Given instruction:
Which lines in the entries below contain the word "genus"? Pick out every one of them and copy it.

Material shown:
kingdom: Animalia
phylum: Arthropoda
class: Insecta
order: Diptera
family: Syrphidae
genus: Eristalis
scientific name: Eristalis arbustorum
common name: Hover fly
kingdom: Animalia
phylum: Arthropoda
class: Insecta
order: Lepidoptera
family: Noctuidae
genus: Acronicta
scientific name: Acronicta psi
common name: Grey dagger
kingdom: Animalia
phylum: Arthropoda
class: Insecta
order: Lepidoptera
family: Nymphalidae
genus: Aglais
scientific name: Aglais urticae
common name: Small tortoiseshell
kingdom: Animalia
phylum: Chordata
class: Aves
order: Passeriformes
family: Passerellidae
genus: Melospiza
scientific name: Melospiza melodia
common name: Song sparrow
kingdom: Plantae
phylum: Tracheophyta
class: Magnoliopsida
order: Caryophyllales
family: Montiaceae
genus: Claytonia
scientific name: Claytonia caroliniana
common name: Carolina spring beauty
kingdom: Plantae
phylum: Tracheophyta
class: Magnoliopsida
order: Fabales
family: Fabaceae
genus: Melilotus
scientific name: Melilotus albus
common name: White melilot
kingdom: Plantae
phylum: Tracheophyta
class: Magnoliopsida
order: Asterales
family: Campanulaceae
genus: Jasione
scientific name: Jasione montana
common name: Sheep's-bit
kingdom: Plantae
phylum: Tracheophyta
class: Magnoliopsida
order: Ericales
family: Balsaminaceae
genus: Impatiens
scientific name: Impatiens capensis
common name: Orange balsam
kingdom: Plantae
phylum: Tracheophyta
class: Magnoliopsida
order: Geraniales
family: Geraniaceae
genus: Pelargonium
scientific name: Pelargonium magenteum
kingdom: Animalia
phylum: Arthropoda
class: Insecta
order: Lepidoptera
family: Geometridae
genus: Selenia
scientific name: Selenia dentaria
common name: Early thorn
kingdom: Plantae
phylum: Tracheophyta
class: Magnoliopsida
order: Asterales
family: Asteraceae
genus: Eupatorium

Solution for this exercise:
genus: Eristalis
genus: Acronicta
genus: Aglais
genus: Melospiza
genus: Claytonia
genus: Melilotus
genus: Jasione
genus: Impatiens
genus: Pelargonium
genus: Selenia
genus: Eupatorium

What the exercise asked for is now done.